Transcribed page contents
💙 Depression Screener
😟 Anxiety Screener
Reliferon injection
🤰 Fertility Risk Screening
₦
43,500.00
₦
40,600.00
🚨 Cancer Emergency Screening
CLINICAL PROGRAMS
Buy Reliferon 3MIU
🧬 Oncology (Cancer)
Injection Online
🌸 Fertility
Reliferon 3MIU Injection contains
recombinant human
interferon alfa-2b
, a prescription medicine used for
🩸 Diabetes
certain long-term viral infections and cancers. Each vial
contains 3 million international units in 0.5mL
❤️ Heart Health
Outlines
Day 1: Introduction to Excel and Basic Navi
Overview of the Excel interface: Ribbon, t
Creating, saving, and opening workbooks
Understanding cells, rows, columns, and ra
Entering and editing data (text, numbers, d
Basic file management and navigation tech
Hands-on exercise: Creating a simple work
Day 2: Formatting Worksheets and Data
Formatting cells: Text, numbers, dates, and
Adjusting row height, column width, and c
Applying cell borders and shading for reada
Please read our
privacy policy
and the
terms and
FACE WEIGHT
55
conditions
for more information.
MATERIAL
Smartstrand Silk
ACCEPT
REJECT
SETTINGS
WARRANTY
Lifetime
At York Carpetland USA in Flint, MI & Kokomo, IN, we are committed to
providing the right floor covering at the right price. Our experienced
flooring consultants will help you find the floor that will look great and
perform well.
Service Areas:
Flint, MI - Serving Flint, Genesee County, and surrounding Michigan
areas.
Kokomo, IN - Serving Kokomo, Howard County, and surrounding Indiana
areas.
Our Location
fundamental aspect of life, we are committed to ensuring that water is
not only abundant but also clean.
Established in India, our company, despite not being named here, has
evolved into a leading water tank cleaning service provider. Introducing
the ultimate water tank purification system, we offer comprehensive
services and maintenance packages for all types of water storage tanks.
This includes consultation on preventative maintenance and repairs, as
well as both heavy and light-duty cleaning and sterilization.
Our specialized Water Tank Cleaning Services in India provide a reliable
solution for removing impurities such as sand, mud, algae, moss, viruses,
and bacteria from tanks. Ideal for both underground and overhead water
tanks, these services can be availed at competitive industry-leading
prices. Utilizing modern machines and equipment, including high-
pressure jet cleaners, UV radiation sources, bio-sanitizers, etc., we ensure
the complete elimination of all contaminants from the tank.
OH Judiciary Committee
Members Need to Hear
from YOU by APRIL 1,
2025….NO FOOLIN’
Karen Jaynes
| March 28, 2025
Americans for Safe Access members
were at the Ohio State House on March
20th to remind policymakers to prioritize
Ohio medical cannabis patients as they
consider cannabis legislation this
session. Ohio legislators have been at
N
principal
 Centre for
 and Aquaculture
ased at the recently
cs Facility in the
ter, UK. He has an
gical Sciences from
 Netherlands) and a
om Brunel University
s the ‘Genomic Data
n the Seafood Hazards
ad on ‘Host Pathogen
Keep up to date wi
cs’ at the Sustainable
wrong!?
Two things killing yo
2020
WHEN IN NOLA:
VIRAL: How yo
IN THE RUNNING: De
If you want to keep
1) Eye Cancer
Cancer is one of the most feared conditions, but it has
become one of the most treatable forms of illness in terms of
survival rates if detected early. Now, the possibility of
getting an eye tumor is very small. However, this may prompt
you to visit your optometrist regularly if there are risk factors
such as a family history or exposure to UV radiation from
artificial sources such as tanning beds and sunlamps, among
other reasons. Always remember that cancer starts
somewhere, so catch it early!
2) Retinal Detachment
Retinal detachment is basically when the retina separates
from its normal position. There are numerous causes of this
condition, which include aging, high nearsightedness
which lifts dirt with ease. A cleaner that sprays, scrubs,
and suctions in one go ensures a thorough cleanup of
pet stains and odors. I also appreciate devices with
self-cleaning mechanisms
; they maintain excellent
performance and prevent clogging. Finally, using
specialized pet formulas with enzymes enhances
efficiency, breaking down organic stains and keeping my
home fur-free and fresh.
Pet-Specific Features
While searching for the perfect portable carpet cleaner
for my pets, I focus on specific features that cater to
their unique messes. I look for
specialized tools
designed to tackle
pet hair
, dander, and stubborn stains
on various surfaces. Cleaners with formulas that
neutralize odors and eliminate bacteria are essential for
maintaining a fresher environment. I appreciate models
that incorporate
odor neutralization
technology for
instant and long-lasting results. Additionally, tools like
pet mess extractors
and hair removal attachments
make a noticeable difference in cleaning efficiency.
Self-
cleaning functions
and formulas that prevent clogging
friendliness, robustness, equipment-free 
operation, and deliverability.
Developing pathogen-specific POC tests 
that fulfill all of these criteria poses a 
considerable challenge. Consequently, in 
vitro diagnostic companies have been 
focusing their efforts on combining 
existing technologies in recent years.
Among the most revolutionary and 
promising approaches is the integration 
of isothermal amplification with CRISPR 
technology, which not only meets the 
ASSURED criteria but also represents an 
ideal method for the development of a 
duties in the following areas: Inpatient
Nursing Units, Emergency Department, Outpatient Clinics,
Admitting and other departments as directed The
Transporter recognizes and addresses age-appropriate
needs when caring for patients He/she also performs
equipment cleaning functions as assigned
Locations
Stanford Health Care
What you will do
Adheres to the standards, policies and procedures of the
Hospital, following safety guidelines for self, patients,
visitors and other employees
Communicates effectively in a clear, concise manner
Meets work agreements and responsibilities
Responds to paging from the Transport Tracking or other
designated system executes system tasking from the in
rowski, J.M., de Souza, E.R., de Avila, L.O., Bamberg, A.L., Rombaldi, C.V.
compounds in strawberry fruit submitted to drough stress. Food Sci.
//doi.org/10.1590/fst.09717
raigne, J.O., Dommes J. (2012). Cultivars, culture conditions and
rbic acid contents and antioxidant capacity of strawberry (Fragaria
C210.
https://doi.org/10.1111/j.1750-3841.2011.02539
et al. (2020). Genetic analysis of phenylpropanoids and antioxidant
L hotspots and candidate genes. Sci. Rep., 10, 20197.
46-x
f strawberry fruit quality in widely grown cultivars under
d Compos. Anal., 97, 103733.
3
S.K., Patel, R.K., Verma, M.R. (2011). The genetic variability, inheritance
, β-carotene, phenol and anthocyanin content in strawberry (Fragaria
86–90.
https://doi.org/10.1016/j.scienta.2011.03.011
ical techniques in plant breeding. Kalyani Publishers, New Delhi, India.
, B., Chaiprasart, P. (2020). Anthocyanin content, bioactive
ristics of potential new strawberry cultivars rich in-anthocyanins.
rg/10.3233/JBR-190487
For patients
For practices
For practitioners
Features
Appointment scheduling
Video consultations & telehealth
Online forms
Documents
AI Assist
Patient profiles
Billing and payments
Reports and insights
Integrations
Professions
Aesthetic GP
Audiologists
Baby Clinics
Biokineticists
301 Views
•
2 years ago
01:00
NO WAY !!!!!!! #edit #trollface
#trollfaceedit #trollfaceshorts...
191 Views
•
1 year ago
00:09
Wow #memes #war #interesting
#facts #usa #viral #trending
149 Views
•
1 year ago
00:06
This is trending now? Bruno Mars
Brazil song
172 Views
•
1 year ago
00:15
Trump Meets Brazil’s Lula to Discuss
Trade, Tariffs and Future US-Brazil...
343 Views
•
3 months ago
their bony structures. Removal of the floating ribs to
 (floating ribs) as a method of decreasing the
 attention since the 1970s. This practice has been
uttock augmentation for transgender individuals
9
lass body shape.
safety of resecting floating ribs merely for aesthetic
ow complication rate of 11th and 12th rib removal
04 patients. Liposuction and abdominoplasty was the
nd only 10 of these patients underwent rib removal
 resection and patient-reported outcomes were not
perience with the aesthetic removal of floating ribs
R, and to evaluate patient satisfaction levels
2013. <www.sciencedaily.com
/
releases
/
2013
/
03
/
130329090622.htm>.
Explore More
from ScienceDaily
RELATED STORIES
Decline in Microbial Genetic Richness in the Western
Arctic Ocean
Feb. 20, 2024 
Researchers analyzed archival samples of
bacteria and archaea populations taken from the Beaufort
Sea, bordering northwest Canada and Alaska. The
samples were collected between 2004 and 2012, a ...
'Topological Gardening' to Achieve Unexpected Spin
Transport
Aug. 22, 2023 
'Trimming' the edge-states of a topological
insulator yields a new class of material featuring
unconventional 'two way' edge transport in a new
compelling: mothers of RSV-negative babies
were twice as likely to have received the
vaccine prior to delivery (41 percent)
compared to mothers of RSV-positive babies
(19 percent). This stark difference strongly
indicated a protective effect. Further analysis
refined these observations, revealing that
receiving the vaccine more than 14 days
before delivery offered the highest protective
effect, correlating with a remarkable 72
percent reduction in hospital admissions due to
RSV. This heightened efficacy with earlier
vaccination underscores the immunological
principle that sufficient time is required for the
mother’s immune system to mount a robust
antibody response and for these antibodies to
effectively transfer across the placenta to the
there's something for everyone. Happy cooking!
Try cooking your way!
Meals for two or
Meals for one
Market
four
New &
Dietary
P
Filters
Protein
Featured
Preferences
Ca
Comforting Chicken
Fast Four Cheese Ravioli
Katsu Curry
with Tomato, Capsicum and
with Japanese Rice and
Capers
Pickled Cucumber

■ Exercise aim
From the entries above, extract only the lines running from the one containing "Developing pathogen-specific POC tests" through the one containing "Admitting and other", inclusive.

■ Result
Developing pathogen-specific POC tests 
that fulfill all of these criteria poses a 
considerable challenge. Consequently, in 
vitro diagnostic companies have been 
focusing their efforts on combining 
existing technologies in recent years.
Among the most revolutionary and 
promising approaches is the integration 
of isothermal amplification with CRISPR 
technology, which not only meets the 
ASSURED criteria but also represents an 
ideal method for the development of a 
duties in the following areas: Inpatient
Nursing Units, Emergency Department, Outpatient Clinics,
Admitting and other departments as directed The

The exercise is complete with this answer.